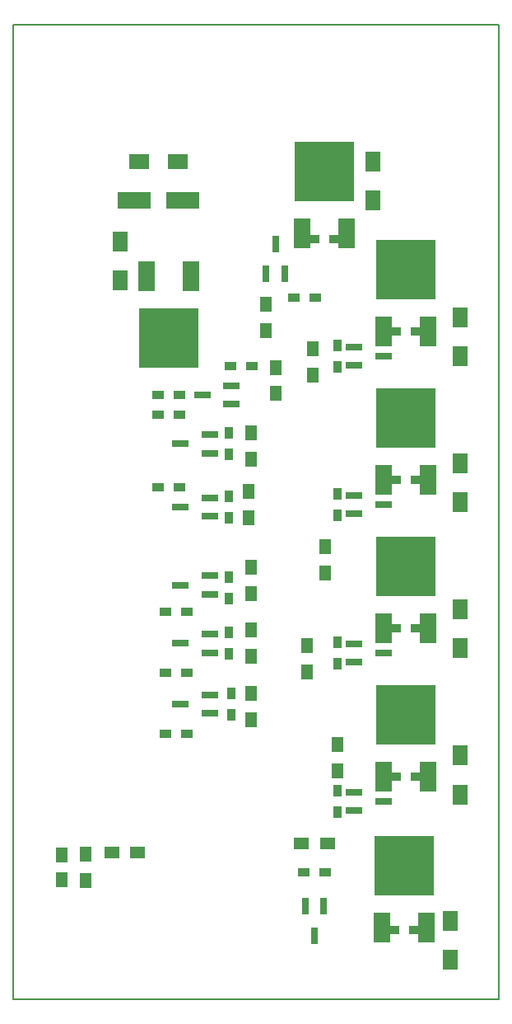
<source format=gtp>
G04 #@! TF.GenerationSoftware,KiCad,Pcbnew,7.0.7*
G04 #@! TF.CreationDate,2024-01-02T20:56:28+01:00*
G04 #@! TF.ProjectId,ventirad,76656e74-6972-4616-942e-6b696361645f,rev?*
G04 #@! TF.SameCoordinates,Original*
G04 #@! TF.FileFunction,Paste,Top*
G04 #@! TF.FilePolarity,Positive*
%FSLAX46Y46*%
G04 Gerber Fmt 4.6, Leading zero omitted, Abs format (unit mm)*
G04 Created by KiCad (PCBNEW 7.0.7) date 2024-01-02 20:56:28*
%MOMM*%
%LPD*%
G01*
G04 APERTURE LIST*
%ADD10R,2.000000X1.600000*%
%ADD11R,1.600000X2.000000*%
%ADD12R,1.250000X1.500000*%
%ADD13R,0.800100X1.800860*%
%ADD14R,1.651000X3.048000*%
%ADD15R,6.096000X6.096000*%
%ADD16R,1.800860X0.800100*%
%ADD17R,3.500120X1.800860*%
%ADD18R,1.300000X1.500000*%
%ADD19R,0.900000X1.200000*%
%ADD20R,1.200000X0.900000*%
%ADD21R,1.500000X1.300000*%
G04 #@! TA.AperFunction,Profile*
%ADD22C,0.150000*%
G04 #@! TD*
G04 APERTURE END LIST*
D10*
X124000000Y-74000000D03*
X120000000Y-74000000D03*
D11*
X118000000Y-86250000D03*
X118000000Y-82250000D03*
D12*
X112000000Y-145250000D03*
X112000000Y-147750000D03*
D13*
X138950000Y-150498860D03*
X137050000Y-150498860D03*
X138000000Y-153501140D03*
D14*
X144987000Y-152654000D03*
D15*
X147273000Y-146304000D03*
D14*
X149559000Y-152654000D03*
D16*
X142088860Y-138750000D03*
X142088860Y-140650000D03*
X145091140Y-139700000D03*
D14*
X145114000Y-137160000D03*
D15*
X147400000Y-130810000D03*
D14*
X149686000Y-137160000D03*
D16*
X142088860Y-123510000D03*
X142088860Y-125410000D03*
X145091140Y-124460000D03*
D14*
X145114000Y-121920000D03*
D15*
X147400000Y-115570000D03*
D14*
X149686000Y-121920000D03*
D16*
X142088860Y-108270000D03*
X142088860Y-110170000D03*
X145091140Y-109220000D03*
D14*
X145114000Y-106680000D03*
D15*
X147400000Y-100330000D03*
D14*
X149686000Y-106680000D03*
D16*
X142088860Y-93030000D03*
X142088860Y-94930000D03*
X145091140Y-93980000D03*
D14*
X145114000Y-91440000D03*
D15*
X147400000Y-85090000D03*
D14*
X149686000Y-91440000D03*
D13*
X133050000Y-85501140D03*
X134950000Y-85501140D03*
X134000000Y-82498860D03*
D14*
X136714000Y-81350000D03*
D15*
X139000000Y-75000000D03*
D14*
X141286000Y-81350000D03*
X125286000Y-85750000D03*
D15*
X123000000Y-92100000D03*
D14*
X120714000Y-85750000D03*
D17*
X124499360Y-78000000D03*
X119500640Y-78000000D03*
D18*
X140415000Y-136605000D03*
X140415000Y-133905000D03*
D19*
X140415000Y-138600000D03*
X140415000Y-140800000D03*
D20*
X148500000Y-137160000D03*
X146300000Y-137160000D03*
D18*
X137240000Y-123745000D03*
X137240000Y-126445000D03*
D19*
X140415000Y-123360000D03*
X140415000Y-125560000D03*
D20*
X148500000Y-121920000D03*
X146300000Y-121920000D03*
D18*
X139145000Y-113585000D03*
X139145000Y-116285000D03*
D19*
X140415000Y-108120000D03*
X140415000Y-110320000D03*
D20*
X148500000Y-106680000D03*
X146300000Y-106680000D03*
D18*
X137875000Y-93265000D03*
X137875000Y-95965000D03*
D19*
X140415000Y-92880000D03*
X140415000Y-95080000D03*
D20*
X148500000Y-91440000D03*
X146300000Y-91440000D03*
D18*
X133000000Y-88650000D03*
X133000000Y-91350000D03*
D20*
X135900000Y-88000000D03*
X138100000Y-88000000D03*
X140100000Y-82000000D03*
X137900000Y-82000000D03*
D18*
X114500000Y-147850000D03*
X114500000Y-145150000D03*
D21*
X119850000Y-145000000D03*
X117150000Y-145000000D03*
X139350000Y-144000000D03*
X136650000Y-144000000D03*
D20*
X139100000Y-147000000D03*
X136900000Y-147000000D03*
X148373000Y-152908000D03*
X146173000Y-152908000D03*
D16*
X127251140Y-130700000D03*
X127251140Y-128800000D03*
X124248860Y-129750000D03*
X127251140Y-124450000D03*
X127251140Y-122550000D03*
X124248860Y-123500000D03*
X127251140Y-118450000D03*
X127251140Y-116550000D03*
X124248860Y-117500000D03*
X127251140Y-110450000D03*
X127251140Y-108550000D03*
X124248860Y-109500000D03*
X127251140Y-103950000D03*
X127251140Y-102050000D03*
X124248860Y-103000000D03*
X129501140Y-98950000D03*
X129501140Y-97050000D03*
X126498860Y-98000000D03*
D19*
X129500000Y-130850000D03*
X129500000Y-128650000D03*
X129250000Y-124600000D03*
X129250000Y-122400000D03*
X129250000Y-118850000D03*
X129250000Y-116650000D03*
X129250000Y-110600000D03*
X129250000Y-108400000D03*
X129250000Y-104100000D03*
X129250000Y-101900000D03*
D20*
X131600000Y-95000000D03*
X129400000Y-95000000D03*
D18*
X131500000Y-131350000D03*
X131500000Y-128650000D03*
X131500000Y-124850000D03*
X131500000Y-122150000D03*
X131500000Y-118350000D03*
X131500000Y-115650000D03*
X131250000Y-110600000D03*
X131250000Y-107900000D03*
X131500000Y-104600000D03*
X131500000Y-101900000D03*
X134000000Y-95150000D03*
X134000000Y-97850000D03*
D20*
X122650000Y-132750000D03*
X124850000Y-132750000D03*
X122650000Y-126500000D03*
X124850000Y-126500000D03*
X122650000Y-120250000D03*
X124850000Y-120250000D03*
X121900000Y-107500000D03*
X124100000Y-107500000D03*
X121900000Y-100000000D03*
X124100000Y-100000000D03*
X121900000Y-98000000D03*
X124100000Y-98000000D03*
D11*
X144000000Y-74000000D03*
X144000000Y-78000000D03*
X153000000Y-135000000D03*
X153000000Y-139000000D03*
X153000000Y-120000000D03*
X153000000Y-124000000D03*
X153000000Y-90000000D03*
X153000000Y-94000000D03*
X153000000Y-105000000D03*
X153000000Y-109000000D03*
X152000000Y-156000000D03*
X152000000Y-152000000D03*
D22*
X107000000Y-60000000D02*
X157000000Y-60000000D01*
X107000000Y-160000000D02*
X107000000Y-60000000D01*
X157000000Y-160000000D02*
X107000000Y-160000000D01*
X157000000Y-60000000D02*
X157000000Y-160000000D01*
M02*

</source>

Your task:
Look through the entries, and return every line that the word "LIST" appears in.

Solved exercise:
G04 APERTURE LIST*
G04 APERTURE END LIST*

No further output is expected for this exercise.